I cut down film all the time, most of it 9 1/2" aerial film on long rolls, the stuff is quite thin and tricky to deal with but once you get the hang of it, it's easy.

I use a craft knife and always cut at least two lengths at a time, usually four to six. I have a board set up for cutting, that has a metal strip taped down as a back stop, this gives me my film width, I'm usually cutting 6 foot long lengths. The back stop is set to 1mm less than the width I want, I lay the film down and push it against the stop, I always have the top film facing down and the others below facing up, never have problems with scratches or damage.

The I lay down another metal strip over the film and tape it to the edge with 1mm sticking out, this is my cutting edge and I run the knife along the metal strip as a guide. I hold the knife underneath the board, blade facing up and carefully run it down the length of film making sure the blade touches the metal strip all the way.

It can be tricky at first and you have to be aware of where your free hand is all the time, I've never had any accidents or even close shaves.

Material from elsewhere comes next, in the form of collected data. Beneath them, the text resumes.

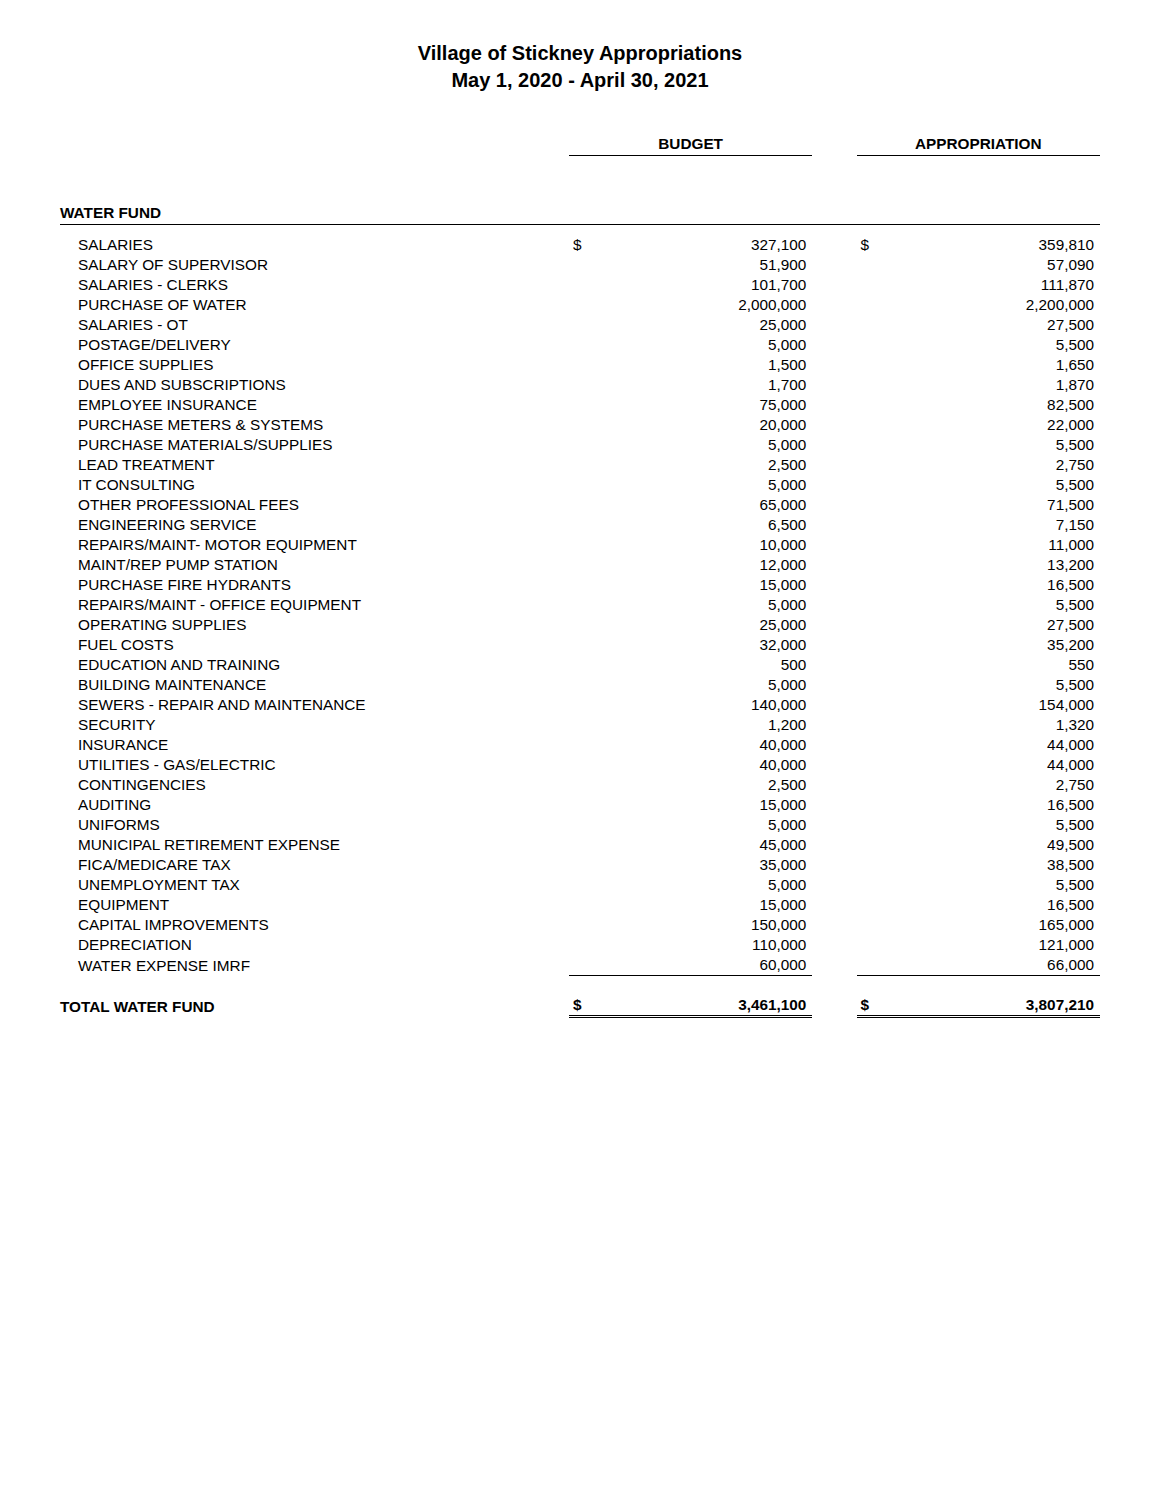Village of Stickney Appropriations
May 1, 2020 - April 30, 2021
| | BUDGET | | APPROPRIATION |
| --- | --- | --- | --- |
| WATER FUND | |
| SALARIES | $ | 327,100 | | $ | 359,810 |
| SALARY OF SUPERVISOR | | 51,900 | | | 57,090 |
| SALARIES - CLERKS | | 101,700 | | | 111,870 |
| PURCHASE OF WATER | | 2,000,000 | | | 2,200,000 |
| SALARIES - OT | | 25,000 | | | 27,500 |
| POSTAGE/DELIVERY | | 5,000 | | | 5,500 |
| OFFICE SUPPLIES | | 1,500 | | | 1,650 |
| DUES AND SUBSCRIPTIONS | | 1,700 | | | 1,870 |
| EMPLOYEE INSURANCE | | 75,000 | | | 82,500 |
| PURCHASE METERS & SYSTEMS | | 20,000 | | | 22,000 |
| PURCHASE MATERIALS/SUPPLIES | | 5,000 | | | 5,500 |
| LEAD TREATMENT | | 2,500 | | | 2,750 |
| IT CONSULTING | | 5,000 | | | 5,500 |
| OTHER PROFESSIONAL FEES | | 65,000 | | | 71,500 |
| ENGINEERING SERVICE | | 6,500 | | | 7,150 |
| REPAIRS/MAINT- MOTOR EQUIPMENT | | 10,000 | | | 11,000 |
| MAINT/REP PUMP STATION | | 12,000 | | | 13,200 |
| PURCHASE FIRE HYDRANTS | | 15,000 | | | 16,500 |
| REPAIRS/MAINT - OFFICE EQUIPMENT | | 5,000 | | | 5,500 |
| OPERATING SUPPLIES | | 25,000 | | | 27,500 |
| FUEL COSTS | | 32,000 | | | 35,200 |
| EDUCATION AND TRAINING | | 500 | | | 550 |
| BUILDING MAINTENANCE | | 5,000 | | | 5,500 |
| SEWERS - REPAIR AND MAINTENANCE | | 140,000 | | | 154,000 |
| SECURITY | | 1,200 | | | 1,320 |
| INSURANCE | | 40,000 | | | 44,000 |
| UTILITIES - GAS/ELECTRIC | | 40,000 | | | 44,000 |
| CONTINGENCIES | | 2,500 | | | 2,750 |
| AUDITING | | 15,000 | | | 16,500 |
| UNIFORMS | | 5,000 | | | 5,500 |
| MUNICIPAL RETIREMENT EXPENSE | | 45,000 | | | 49,500 |
| FICA/MEDICARE TAX | | 35,000 | | | 38,500 |
| UNEMPLOYMENT TAX | | 5,000 | | | 5,500 |
| EQUIPMENT | | 15,000 | | | 16,500 |
| CAPITAL IMPROVEMENTS | | 150,000 | | | 165,000 |
| DEPRECIATION | | 110,000 | | | 121,000 |
| WATER EXPENSE IMRF | | 60,000 | | | 66,000 |
| TOTAL WATER FUND | $ | 3,461,100 | | $ | 3,807,210 |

You can also do something similar by using a board with a back stop and two front guides fixed in the right position at either side of the film, push a steel ruler against the guides and run your knife along the ruler. The guides are fixed at the correct length minus ruler width and you can run a groove through the board for a gap for your blade to run along. This is probably the easiest way for cutting down small film, just remember to do two at a time, emulsion facing in so you don't damage it.